### The task
Restate the records below word for word, and omit the images they hold.

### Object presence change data

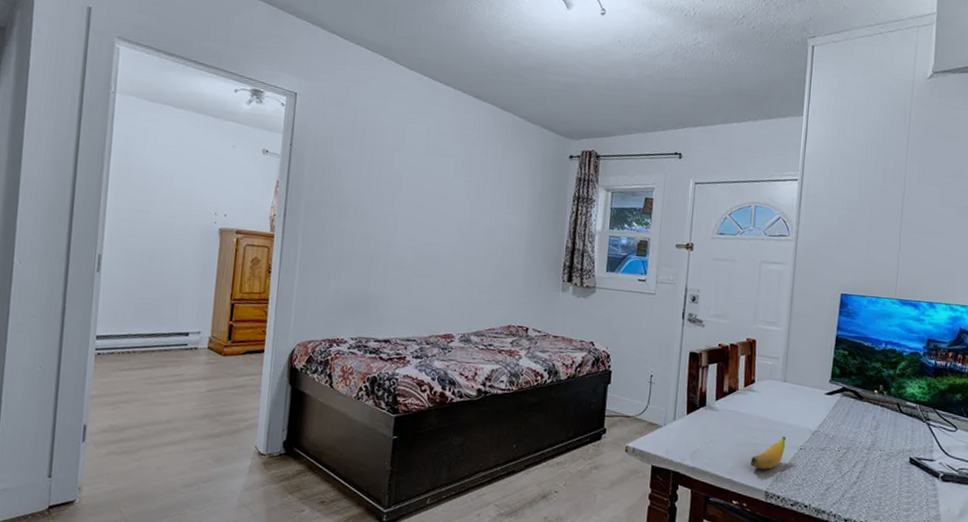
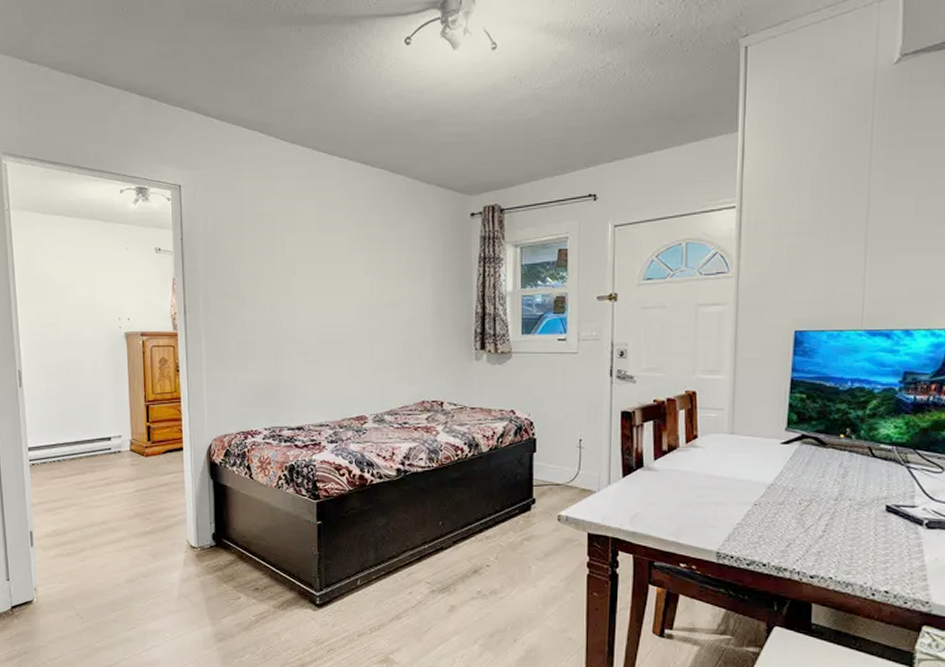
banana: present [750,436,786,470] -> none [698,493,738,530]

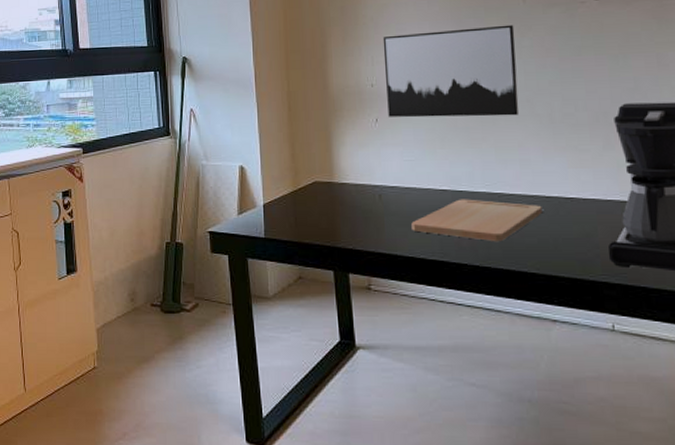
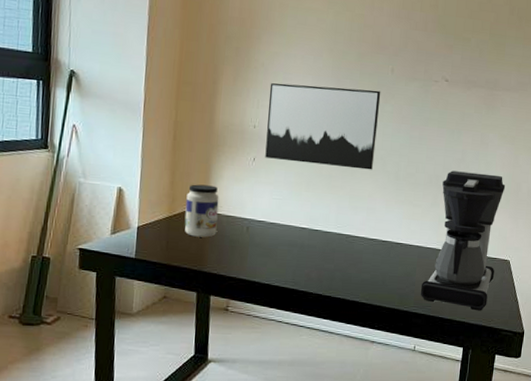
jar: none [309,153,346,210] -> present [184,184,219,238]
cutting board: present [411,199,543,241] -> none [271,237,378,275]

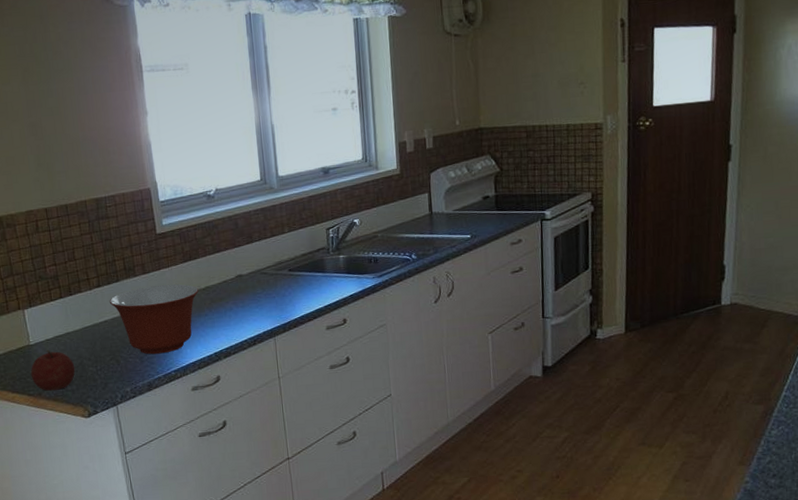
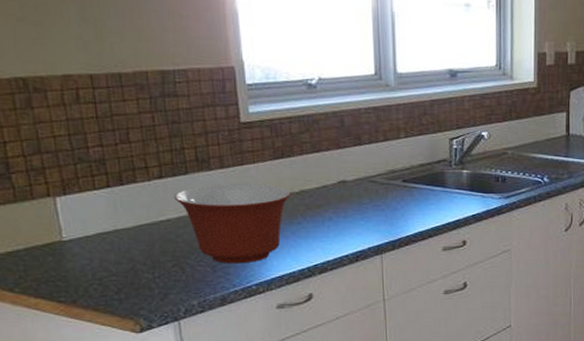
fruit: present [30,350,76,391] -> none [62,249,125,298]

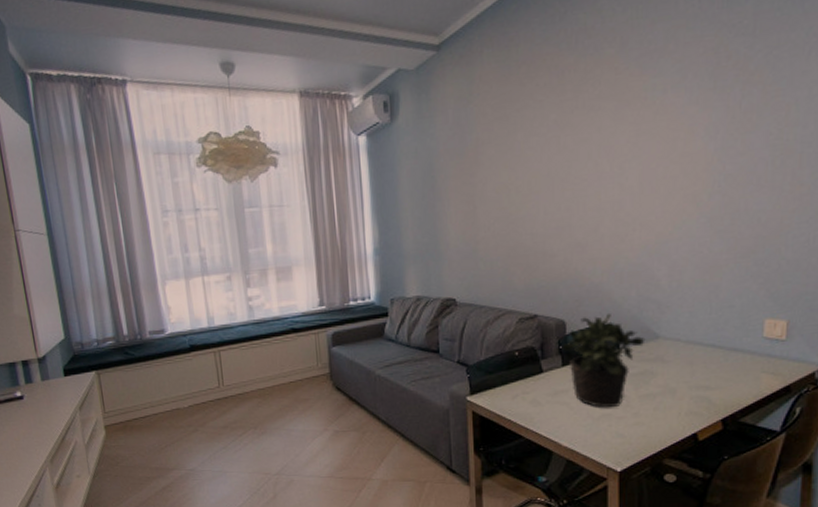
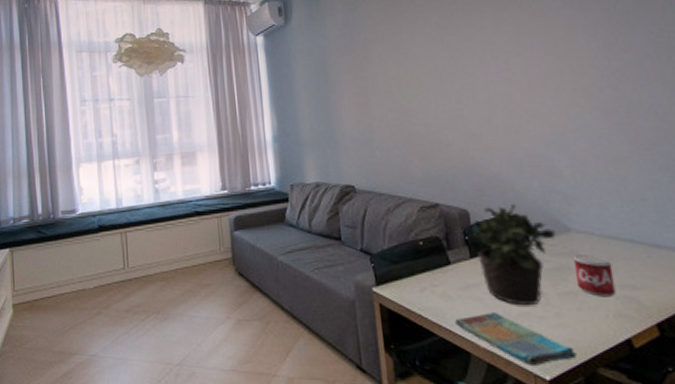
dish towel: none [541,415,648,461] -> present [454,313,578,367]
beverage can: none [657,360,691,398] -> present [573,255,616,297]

### Answer space
banana: present [750,436,786,470] -> none [698,493,738,530]

jar: none [309,153,346,210] -> present [184,184,219,238]
cutting board: present [411,199,543,241] -> none [271,237,378,275]

fruit: present [30,350,76,391] -> none [62,249,125,298]

dish towel: none [541,415,648,461] -> present [454,313,578,367]
beverage can: none [657,360,691,398] -> present [573,255,616,297]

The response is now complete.